In the Middle East, sometimes after 1240, Arabic recipes for gunpowder were first recorded. The first “cannon in history” was  used in the Battle of Ain Jalut in 1260 against the Mongols. Some scholars say it was the Mongols who actually brought the idea to the Arabs, and that the first cannon was not built until sometime in the 14th century by the Arabs. This weapon is undisputed and is considered the primary example of the first hand-cannon and precursor to the necessities needed to create a handgun.

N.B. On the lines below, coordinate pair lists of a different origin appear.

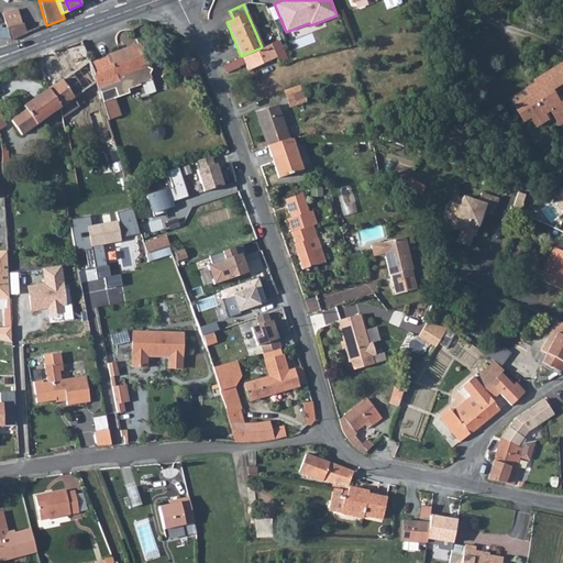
[(7,30),(20,25),(20,23),(17,10),(2,14),(7,30)]
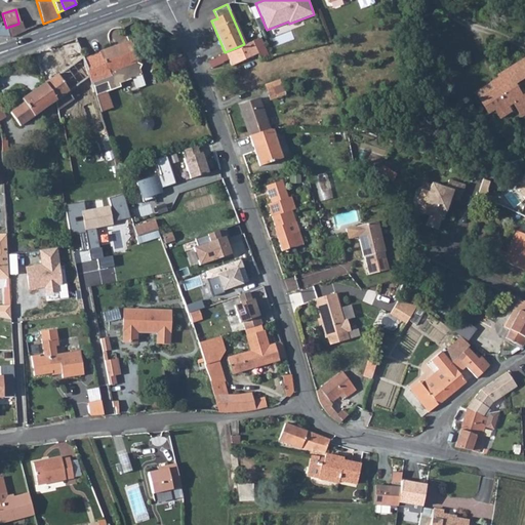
[(8,38),(10,38),(24,32),(19,25),(18,24),(6,28),(8,38)]
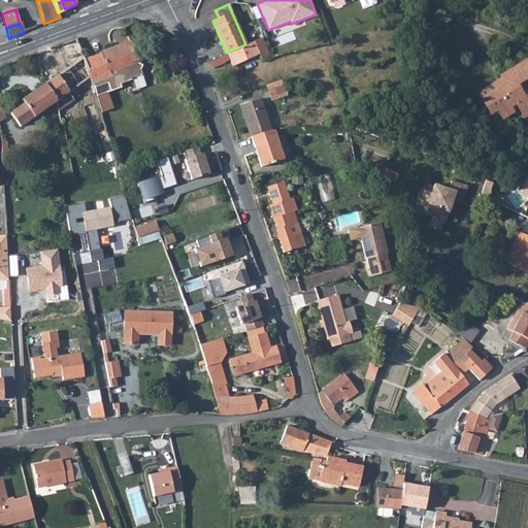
[(240,32),(245,44),(251,42),(253,41),(248,29),(240,32)]
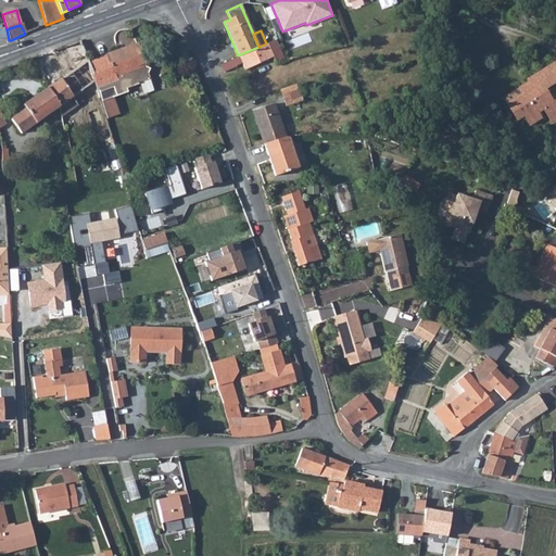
[(238,55),(231,59),(235,65),(241,62),(244,70),(273,57),(275,63),(279,61),(280,63),(285,62),(275,40),(274,40),(264,45),(258,47),(238,55)]
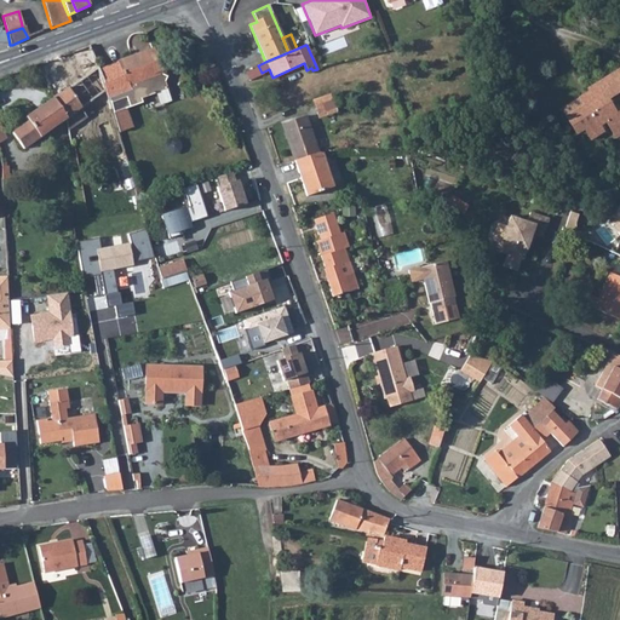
[(52,99),(51,99),(65,120),(74,114),(89,103),(93,114),(108,104),(98,70),(89,46),(75,52),(72,52),(81,79),(59,95),(52,99)]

In mainland Europe, around the year 1250, the Norwegians mentioned in their writings that “coal and sulfur” were the best weapons for combat with other ships. In 1267. Roger Bacon first described firecrackers which were made with saltpeter, sulfur and charcoal from hazelwood. Around 1300, the early Europeans developed a recipe for flying fire, which is the same “recipe” used in modern gunpowder.

The British first used gunpowder in the middle of the 14th century. The Tower of London was being used to manufacture gunpowder. The British were the first to mass produce gunpowder for purposes of weaponry. The short English Civil war that occurred from 1642-1645 brought in a complete industry of creating gunpowder. The British continued to mass produce gunpowder for centuries, leading the world in mass production. In the present day, the British Isles left the gunpowder industry in 1976, and actually operate no gunpowder factories, but import all gunpowder from surrounding countries.

The creation of gunpowder is the foundation for the invention of the gun, the cannon, the bomb, and the science of ballistics. An interesting little fact, in 1673, an attempt to make the first internal combustion engine was unsuccessful, but paved the way for later success. Today, gunpowder is produced massively by most countries of the world as for private use and as an export.